# [DATA EXTRACT]
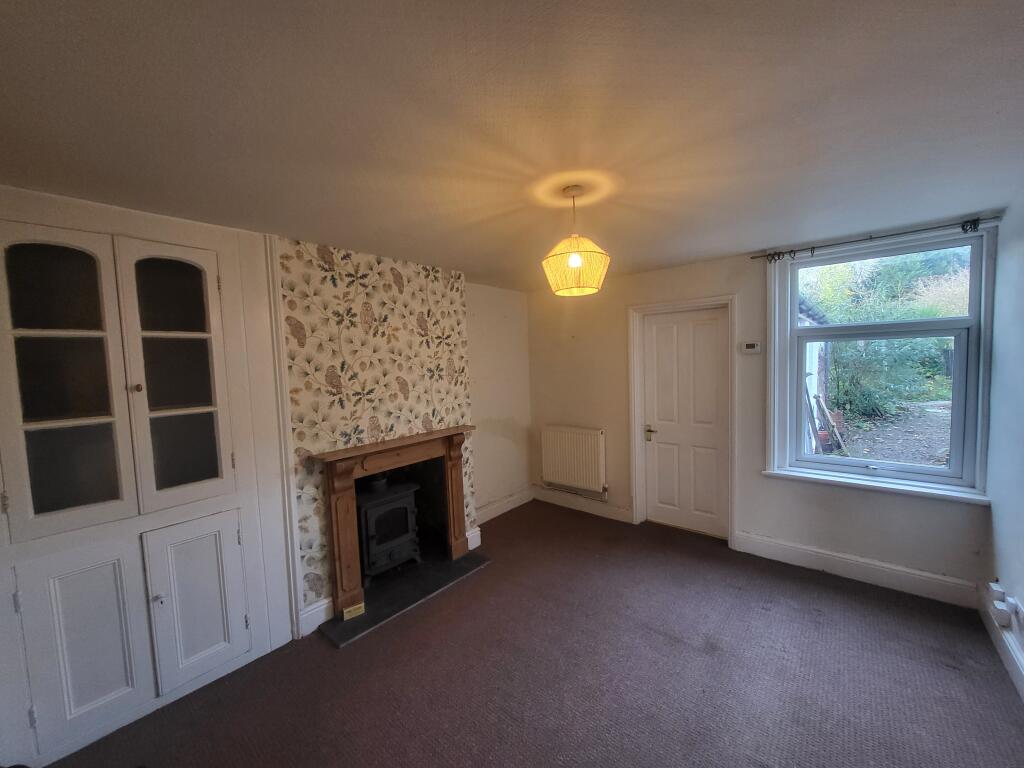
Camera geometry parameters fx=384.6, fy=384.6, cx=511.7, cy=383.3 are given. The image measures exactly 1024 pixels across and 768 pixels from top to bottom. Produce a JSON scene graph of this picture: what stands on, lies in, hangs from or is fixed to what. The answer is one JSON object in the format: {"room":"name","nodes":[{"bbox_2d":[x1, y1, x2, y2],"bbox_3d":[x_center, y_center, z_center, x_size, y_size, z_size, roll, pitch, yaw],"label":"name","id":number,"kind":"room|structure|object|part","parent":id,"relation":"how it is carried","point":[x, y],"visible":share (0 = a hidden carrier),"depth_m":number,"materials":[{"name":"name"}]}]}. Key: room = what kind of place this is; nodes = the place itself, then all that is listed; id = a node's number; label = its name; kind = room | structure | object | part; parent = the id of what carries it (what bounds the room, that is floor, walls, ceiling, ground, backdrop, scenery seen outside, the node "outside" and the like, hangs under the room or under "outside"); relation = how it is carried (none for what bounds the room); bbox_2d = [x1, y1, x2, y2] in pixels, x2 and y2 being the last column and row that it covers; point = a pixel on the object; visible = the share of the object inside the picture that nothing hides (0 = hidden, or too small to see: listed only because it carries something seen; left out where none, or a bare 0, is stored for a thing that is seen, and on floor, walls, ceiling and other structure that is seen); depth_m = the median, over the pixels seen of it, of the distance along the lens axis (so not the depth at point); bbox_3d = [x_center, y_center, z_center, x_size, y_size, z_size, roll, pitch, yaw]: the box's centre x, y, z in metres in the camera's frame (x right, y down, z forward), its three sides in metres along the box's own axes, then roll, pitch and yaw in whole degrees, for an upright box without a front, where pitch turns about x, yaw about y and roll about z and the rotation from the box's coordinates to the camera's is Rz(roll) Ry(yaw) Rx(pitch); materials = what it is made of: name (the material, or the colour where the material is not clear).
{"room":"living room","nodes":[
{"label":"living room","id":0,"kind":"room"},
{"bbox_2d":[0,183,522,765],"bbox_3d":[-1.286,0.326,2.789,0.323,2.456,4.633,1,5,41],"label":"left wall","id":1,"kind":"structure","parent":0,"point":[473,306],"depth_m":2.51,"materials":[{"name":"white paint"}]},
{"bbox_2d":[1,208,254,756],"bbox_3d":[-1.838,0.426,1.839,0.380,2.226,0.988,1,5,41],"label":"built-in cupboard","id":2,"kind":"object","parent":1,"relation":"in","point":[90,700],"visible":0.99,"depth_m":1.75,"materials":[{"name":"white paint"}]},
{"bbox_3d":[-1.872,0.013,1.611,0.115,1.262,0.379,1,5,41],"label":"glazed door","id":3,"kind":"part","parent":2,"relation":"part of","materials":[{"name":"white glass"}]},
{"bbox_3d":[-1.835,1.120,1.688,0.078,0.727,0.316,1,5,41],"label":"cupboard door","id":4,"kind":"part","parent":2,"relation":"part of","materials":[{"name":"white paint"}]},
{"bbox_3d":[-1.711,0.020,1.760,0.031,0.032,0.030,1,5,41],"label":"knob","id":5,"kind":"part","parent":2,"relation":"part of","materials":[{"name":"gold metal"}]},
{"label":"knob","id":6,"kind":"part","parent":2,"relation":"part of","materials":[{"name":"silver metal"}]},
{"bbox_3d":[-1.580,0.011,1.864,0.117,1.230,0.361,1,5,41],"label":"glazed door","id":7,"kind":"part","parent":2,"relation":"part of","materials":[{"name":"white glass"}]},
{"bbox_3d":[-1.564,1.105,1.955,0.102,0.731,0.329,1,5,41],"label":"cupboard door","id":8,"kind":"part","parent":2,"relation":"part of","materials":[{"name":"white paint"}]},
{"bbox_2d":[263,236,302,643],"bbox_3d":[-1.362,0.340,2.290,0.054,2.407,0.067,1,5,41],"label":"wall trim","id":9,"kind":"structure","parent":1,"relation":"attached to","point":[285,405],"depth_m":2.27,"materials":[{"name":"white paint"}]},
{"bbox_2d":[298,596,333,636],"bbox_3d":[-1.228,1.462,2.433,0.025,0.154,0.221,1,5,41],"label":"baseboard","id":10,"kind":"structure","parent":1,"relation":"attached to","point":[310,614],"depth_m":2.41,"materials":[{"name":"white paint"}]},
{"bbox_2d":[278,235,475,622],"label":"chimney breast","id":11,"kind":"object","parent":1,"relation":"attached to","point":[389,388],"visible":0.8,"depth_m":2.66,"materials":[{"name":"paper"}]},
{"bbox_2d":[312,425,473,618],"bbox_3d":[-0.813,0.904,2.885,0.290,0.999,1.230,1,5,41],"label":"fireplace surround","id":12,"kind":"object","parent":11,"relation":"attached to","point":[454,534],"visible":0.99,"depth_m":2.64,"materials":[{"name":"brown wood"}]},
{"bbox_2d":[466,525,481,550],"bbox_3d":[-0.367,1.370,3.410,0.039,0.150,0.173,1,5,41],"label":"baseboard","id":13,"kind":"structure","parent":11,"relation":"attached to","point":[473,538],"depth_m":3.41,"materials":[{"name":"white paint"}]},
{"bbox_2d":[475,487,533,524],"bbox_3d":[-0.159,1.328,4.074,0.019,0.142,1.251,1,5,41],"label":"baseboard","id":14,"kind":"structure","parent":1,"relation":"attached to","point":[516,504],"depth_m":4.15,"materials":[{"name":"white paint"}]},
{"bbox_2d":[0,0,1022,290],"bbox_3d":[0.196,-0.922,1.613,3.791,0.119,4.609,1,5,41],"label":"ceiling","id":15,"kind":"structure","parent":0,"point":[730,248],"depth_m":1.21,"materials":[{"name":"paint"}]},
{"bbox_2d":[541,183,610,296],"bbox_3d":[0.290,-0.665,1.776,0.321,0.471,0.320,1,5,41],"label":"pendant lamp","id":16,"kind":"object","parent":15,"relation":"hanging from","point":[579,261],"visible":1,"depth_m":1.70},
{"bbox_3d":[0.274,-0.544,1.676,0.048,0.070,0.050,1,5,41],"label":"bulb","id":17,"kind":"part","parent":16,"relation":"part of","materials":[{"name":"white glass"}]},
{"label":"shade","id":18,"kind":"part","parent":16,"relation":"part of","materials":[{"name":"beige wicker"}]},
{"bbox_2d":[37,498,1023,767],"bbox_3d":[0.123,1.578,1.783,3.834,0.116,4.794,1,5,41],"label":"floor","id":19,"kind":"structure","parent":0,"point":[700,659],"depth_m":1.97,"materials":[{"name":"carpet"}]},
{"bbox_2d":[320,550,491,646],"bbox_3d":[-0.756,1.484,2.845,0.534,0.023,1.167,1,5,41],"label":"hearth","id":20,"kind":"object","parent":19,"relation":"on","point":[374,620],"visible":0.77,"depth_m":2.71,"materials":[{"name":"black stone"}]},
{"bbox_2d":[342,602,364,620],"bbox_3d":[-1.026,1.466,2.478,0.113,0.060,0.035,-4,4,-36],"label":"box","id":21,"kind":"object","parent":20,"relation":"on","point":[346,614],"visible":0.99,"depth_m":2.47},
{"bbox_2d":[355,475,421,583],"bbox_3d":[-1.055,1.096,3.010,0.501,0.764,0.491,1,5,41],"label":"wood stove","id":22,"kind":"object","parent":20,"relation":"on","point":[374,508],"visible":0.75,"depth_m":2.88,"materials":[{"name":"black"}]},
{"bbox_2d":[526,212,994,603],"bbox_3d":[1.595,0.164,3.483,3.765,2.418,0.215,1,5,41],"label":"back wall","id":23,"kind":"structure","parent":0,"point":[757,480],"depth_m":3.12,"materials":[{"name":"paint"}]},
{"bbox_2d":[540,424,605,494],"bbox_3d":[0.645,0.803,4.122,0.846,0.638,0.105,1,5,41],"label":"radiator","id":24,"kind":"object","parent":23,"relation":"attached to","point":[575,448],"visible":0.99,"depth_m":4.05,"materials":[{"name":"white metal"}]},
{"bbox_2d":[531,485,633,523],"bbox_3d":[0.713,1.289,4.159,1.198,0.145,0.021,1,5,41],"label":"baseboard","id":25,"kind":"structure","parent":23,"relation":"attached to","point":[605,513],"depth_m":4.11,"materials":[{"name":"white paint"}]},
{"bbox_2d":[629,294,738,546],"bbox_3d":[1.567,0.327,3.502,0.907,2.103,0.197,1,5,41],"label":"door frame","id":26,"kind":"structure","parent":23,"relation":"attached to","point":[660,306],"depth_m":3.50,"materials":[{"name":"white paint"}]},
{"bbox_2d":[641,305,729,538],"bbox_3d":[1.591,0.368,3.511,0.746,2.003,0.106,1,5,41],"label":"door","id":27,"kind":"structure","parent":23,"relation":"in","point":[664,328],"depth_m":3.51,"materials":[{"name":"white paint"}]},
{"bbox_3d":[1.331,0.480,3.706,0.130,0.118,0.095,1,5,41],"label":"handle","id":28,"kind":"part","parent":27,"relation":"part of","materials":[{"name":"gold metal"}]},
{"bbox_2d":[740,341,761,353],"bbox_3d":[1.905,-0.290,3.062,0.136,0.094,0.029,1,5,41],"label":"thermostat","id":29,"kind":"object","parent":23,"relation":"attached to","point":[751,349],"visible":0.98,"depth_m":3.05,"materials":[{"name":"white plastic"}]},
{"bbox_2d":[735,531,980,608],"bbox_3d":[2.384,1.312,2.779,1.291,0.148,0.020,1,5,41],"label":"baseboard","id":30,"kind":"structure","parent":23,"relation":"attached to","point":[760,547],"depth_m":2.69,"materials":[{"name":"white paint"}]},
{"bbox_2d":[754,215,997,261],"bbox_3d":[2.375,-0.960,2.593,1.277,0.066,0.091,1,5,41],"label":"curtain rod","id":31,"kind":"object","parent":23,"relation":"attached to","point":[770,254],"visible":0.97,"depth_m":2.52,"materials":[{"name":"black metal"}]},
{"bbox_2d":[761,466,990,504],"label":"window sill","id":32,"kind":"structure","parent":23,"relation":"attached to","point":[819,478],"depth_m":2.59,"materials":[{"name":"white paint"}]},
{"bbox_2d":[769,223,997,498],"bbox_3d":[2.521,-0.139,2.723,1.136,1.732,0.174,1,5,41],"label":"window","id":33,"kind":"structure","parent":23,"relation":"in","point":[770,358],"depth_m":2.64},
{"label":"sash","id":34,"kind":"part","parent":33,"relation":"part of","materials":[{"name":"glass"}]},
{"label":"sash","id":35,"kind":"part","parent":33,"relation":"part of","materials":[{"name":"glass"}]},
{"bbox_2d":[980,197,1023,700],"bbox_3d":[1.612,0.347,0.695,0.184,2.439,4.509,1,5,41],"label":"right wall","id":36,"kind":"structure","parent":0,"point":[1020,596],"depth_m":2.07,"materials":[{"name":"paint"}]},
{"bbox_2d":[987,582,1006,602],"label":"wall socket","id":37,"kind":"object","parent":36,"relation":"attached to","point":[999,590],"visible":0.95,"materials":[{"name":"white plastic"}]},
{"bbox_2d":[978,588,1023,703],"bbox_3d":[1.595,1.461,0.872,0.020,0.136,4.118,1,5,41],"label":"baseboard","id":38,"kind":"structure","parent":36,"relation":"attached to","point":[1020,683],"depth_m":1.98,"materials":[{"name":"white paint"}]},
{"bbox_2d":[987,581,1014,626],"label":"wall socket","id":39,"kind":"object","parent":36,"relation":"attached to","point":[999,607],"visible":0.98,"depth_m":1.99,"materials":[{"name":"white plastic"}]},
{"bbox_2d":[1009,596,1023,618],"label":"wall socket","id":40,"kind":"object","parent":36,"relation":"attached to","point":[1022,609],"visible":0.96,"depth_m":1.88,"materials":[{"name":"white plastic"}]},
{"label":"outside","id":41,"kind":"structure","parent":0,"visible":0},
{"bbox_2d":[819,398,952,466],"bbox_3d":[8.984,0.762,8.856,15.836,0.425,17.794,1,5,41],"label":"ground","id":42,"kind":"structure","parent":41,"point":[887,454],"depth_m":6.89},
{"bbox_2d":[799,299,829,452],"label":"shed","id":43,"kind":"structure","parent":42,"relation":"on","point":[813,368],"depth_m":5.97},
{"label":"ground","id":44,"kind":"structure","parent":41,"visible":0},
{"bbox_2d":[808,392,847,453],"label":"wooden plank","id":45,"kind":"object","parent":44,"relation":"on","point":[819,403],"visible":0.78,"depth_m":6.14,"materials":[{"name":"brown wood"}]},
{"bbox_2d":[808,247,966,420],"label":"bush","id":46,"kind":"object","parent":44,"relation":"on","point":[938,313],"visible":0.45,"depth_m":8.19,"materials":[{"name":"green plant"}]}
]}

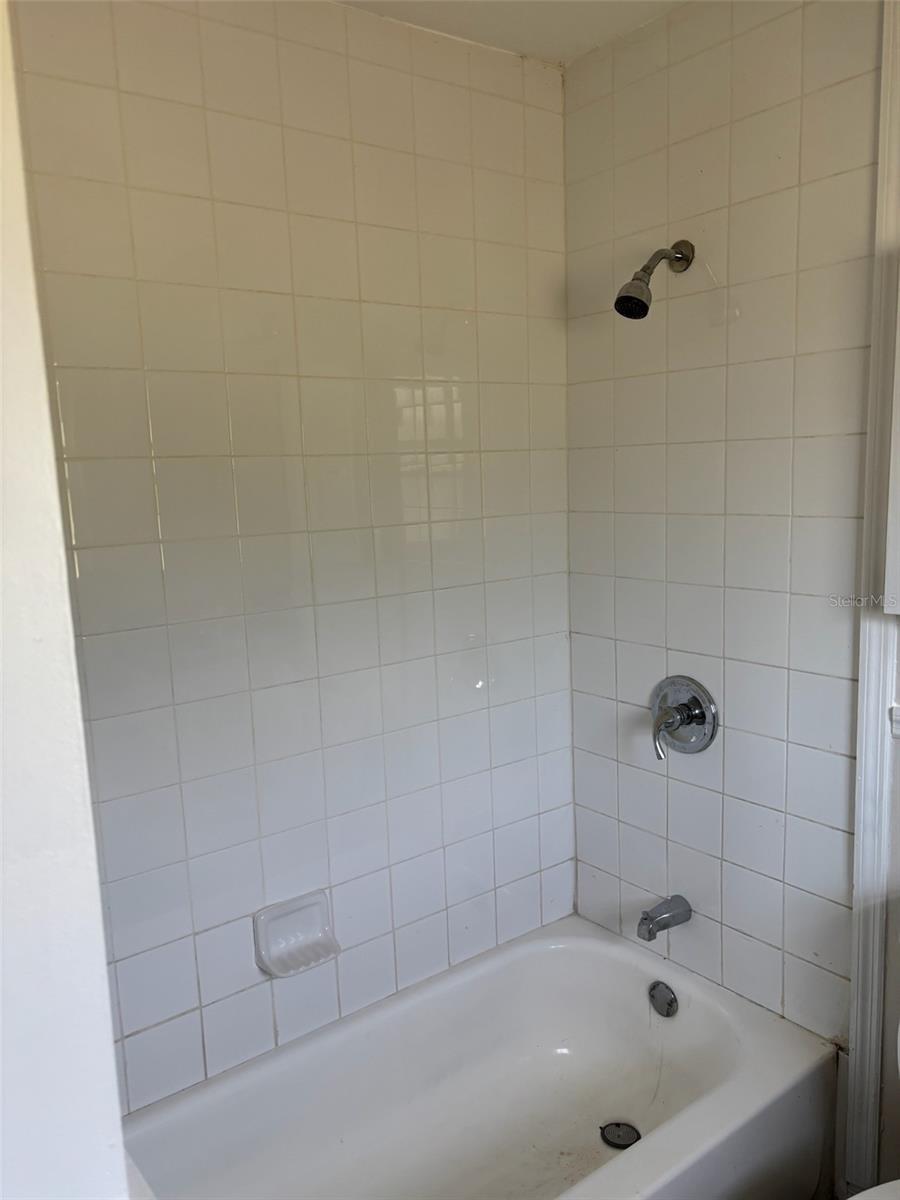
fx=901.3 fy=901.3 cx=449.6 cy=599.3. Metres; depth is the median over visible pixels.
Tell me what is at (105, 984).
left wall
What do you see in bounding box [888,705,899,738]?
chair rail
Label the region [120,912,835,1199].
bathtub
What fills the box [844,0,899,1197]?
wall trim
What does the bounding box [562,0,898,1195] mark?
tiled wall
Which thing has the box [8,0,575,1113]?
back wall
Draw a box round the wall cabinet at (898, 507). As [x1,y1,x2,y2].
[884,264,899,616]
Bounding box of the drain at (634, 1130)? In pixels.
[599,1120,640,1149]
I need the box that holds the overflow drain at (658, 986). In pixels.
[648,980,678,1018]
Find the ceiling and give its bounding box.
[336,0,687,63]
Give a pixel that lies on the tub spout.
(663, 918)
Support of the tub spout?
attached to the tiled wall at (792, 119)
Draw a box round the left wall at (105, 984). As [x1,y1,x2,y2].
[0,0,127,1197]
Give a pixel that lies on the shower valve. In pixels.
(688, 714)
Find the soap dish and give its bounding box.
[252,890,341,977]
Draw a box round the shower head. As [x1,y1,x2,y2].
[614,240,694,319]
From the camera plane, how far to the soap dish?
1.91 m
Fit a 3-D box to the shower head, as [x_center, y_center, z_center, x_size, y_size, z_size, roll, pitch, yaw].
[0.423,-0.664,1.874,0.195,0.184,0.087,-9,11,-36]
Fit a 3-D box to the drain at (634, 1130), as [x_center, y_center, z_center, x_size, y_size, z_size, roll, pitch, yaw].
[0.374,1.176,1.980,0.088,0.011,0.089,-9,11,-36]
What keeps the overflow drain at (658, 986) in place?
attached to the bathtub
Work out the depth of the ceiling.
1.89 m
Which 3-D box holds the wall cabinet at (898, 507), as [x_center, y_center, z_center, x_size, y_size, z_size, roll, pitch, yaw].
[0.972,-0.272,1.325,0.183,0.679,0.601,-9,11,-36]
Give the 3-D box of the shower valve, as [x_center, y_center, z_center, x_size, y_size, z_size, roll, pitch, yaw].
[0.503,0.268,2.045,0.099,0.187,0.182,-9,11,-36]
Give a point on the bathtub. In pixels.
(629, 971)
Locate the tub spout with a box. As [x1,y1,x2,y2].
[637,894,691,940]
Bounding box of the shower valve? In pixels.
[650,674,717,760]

# [ASSIGNMENT]
Send back exactly the lines of the listing above, beginning at the line containing "Work out the depth of the ceiling." and ending with the last. Add nothing.

# [WRITTEN ANSWER]
Work out the depth of the ceiling.
1.89 m
Which 3-D box holds the wall cabinet at (898, 507), as [x_center, y_center, z_center, x_size, y_size, z_size, roll, pitch, yaw].
[0.972,-0.272,1.325,0.183,0.679,0.601,-9,11,-36]
Give the 3-D box of the shower valve, as [x_center, y_center, z_center, x_size, y_size, z_size, roll, pitch, yaw].
[0.503,0.268,2.045,0.099,0.187,0.182,-9,11,-36]
Give a point on the bathtub. In pixels.
(629, 971)
Locate the tub spout with a box. As [x1,y1,x2,y2].
[637,894,691,940]
Bounding box of the shower valve? In pixels.
[650,674,717,760]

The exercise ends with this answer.